EXTRAIT FOURNI:

N° RG 19/08547 – N° Portalis DBVX-V-B7D-MX2O

Décision du Tribunal de Commerce de LYON du 21 octobre 2019

RG : 2019j449

[R]

[K]

C/

SA BANQUE FIDUCIAL

RÉPUBLIQUE FRANÇAISE

AU NOM DU PEUPLE FRANÇAIS

COUR D’APPEL DE LYON

3ème chambre A

ARRET DU 11 Janvier 2024

APPELANTS :

M. [S] [R]

né le 03 Août 1967 à [Localité 6] (11)

[Adresse 1]

[Localité 2]

Mme [B] [K] épouse [R]

née le 21 Septembre 1964 à [Localité 5]

[Adresse 1]

[Localité 2]

Représentés par Me Jacques AGUIRAUD de la SCP JACQUES AGUIRAUD ET PHILIPPE NOUVELLET, avocat au barreau de LYON, toque : 475 postulant et ayant pour avocat plaidant Me Olivier TIQUANT, avocat au barreau de PARIS

INTIMEE :

SA BANQUE FIDUCIAL au capital de 25.000.000 euros, immatriculée au Registre du Commerce et des Sociétés de NANTERRE sous le numéro 302 077 458, prise en la personne de son représentant légal en exercice domicilié en cette qualité audit siège

[Adresse 3]

[Localité 4]

Représentée par Me Marie-Lise CHAREL, avocat au barreau de LYON, toque : 1728 substituée et plaidant par Me BRAMARD avocat au barreau de LYON

* * * * * *

Date de clôture de l’instruction : 05 Octobre 2021

Date des plaidoiries tenues en audience publique : 08 Novembre 2023

Date de mise à disposition : 11 Janvier 2024

Composition de la Cour lors des débats et du délibéré :

– Patricia GONZALEZ, présidente

– Aurore JULLIEN, conseillère

– Viviane LE GALL, conseillère

assistées pendant les débats de Clémence RUILLAT, greffière

A l’audience, un membre de la cour a fait le rapport, conformément à l’article 804 du code de procédure civile.

CONSIGNES:
(1) Dans l'arrêt de la cour d'appel de Lyon, à quelle date l'instruction a-t-elle été close ?
(2) Rédigez la suite de l'arrêt de la cour d'appel de Lyon, en commençant juste après sa dernière phrase.

LISTE PRÉSENTÉE:

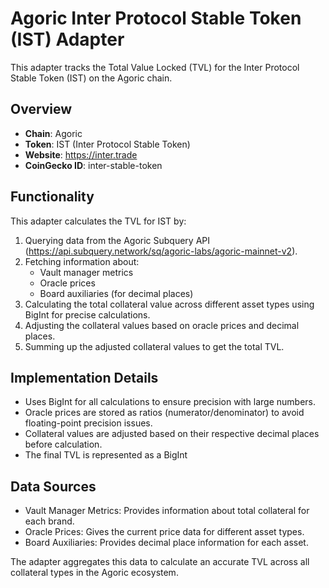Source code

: # Agoric Inter Protocol Stable Token (IST) Adapter

This adapter tracks the Total Value Locked (TVL) for the Inter Protocol Stable Token (IST) on the Agoric chain.

## Overview
- **Chain**: Agoric
- **Token**: IST (Inter Protocol Stable Token)
- **Website**: https://inter.trade
- **CoinGecko ID**: inter-stable-token

## Functionality
This adapter calculates the TVL for IST by:

1. Querying data from the Agoric Subquery API (https://api.subquery.network/sq/agoric-labs/agoric-mainnet-v2).
2. Fetching information about:
   - Vault manager metrics
   - Oracle prices
   - Board auxiliaries (for decimal places)
3. Calculating the total collateral value across different asset types using BigInt for precise calculations.
4. Adjusting the collateral values based on oracle prices and decimal places.
5. Summing up the adjusted collateral values to get the total TVL.

## Implementation Details
- Uses BigInt for all calculations to ensure precision with large numbers.
- Oracle prices are stored as ratios (numerator/denominator) to avoid floating-point precision issues.
- Collateral values are adjusted based on their respective decimal places before calculation.
- The final TVL is represented as a BigInt

## Data Sources
- Vault Manager Metrics: Provides information about total collateral for each brand.
- Oracle Prices: Gives the current price data for different asset types.
- Board Auxiliaries: Provides decimal place information for each asset.

The adapter aggregates this data to calculate an accurate TVL across all collateral types in the Agoric ecosystem.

RÉPONSES ATTENDUES:
(1) Le 5 octobre 2021.

(2)
Arrêt contradictoire rendu publiquement par mise à disposition au greffe de la cour d’appel, les parties en ayant été préalablement avisées dans les conditions prévues à l’article 450 alinéa 2 du code de procédure civile,

Signé par Patricia GONZALEZ, présidente, et par Clémence RUILLAT, greffière, auquel la minute a été remise par le magistrat signataire.

* * * *

EXPOSÉ DU LITIGE

Le 21 mai 2015, M. [S] [R], en sa qualité d’associé unique de la Sarl Carrera Restauration, a souscrit un prêt de 80.000 euros, remboursable en 84 mensualités, avec un taux effectif global de 2,93%, avec la Banque Fiducial. Par actes du même jour, M. [R] et Mme [B] [K] épouse [R] se sont chacun portés caution personnelle et solidaire de ce prêt dans la limite de 20.000 euros pour une durée de 8 années.

Le 23 décembre 2015, la société Carrera a souscrit un nouveau prêt professionnel auprès de la Banque Fiducial d’un montant de 20.000 euros, remboursable en 48 mensualités avec un taux effectif global de 2,81%. Par acte du 13 janvier 2016, M. [R] s’est porté caution personnelle et solidaire de ce prêt dans la limite de 23.185,20 euros pour une durée de 5 années.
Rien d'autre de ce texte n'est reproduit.